- TASK ITEM -
Please take the lines from the one holding "middle pip: (273, 231)" through the one holding "index tip: (548, 200)" in the data below and copy them exactly.
---------- RECORDS TO PROCESS ----------
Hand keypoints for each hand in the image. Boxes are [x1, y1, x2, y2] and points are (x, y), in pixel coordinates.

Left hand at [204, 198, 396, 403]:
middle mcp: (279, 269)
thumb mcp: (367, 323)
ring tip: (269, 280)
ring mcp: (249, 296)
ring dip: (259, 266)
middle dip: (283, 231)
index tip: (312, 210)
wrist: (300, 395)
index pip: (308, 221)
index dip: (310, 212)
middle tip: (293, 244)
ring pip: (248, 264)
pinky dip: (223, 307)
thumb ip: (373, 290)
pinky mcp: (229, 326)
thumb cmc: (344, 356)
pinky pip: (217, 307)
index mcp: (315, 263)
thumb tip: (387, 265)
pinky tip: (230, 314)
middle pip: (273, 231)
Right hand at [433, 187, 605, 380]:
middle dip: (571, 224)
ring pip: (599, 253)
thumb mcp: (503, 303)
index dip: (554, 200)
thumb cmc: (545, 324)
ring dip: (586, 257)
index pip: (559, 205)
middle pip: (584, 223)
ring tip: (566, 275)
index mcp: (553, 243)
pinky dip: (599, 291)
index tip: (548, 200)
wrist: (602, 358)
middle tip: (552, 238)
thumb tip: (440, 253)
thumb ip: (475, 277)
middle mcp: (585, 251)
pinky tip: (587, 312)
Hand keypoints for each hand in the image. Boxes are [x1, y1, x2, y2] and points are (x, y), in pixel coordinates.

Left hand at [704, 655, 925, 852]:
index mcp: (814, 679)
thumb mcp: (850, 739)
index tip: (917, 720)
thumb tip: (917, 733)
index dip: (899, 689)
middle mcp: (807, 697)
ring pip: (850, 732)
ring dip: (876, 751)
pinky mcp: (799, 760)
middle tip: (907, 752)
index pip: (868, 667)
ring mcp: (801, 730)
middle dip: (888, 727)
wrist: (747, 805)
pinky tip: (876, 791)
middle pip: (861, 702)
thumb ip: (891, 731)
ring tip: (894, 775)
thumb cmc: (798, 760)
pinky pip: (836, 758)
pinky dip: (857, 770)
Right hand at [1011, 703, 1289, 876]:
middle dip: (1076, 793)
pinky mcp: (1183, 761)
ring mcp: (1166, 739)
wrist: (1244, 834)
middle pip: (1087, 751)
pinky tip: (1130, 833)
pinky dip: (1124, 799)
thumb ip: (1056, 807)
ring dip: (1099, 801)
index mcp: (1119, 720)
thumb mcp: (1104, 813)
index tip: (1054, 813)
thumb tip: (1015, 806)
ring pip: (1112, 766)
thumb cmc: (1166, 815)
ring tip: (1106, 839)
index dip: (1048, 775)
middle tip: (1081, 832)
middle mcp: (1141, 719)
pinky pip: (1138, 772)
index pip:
----------
- PROBLEM SOLUTION -
middle pip: (273, 231)
Right hand at [433, 187, 605, 380]:
middle dip: (571, 224)
ring pip: (599, 253)
thumb mcp: (503, 303)
index dip: (554, 200)
thumb cmc: (545, 324)
ring dip: (586, 257)
index pip: (559, 205)
middle pip: (584, 223)
ring tip: (566, 275)
index mcp: (553, 243)
pinky dip: (599, 291)
index tip: (548, 200)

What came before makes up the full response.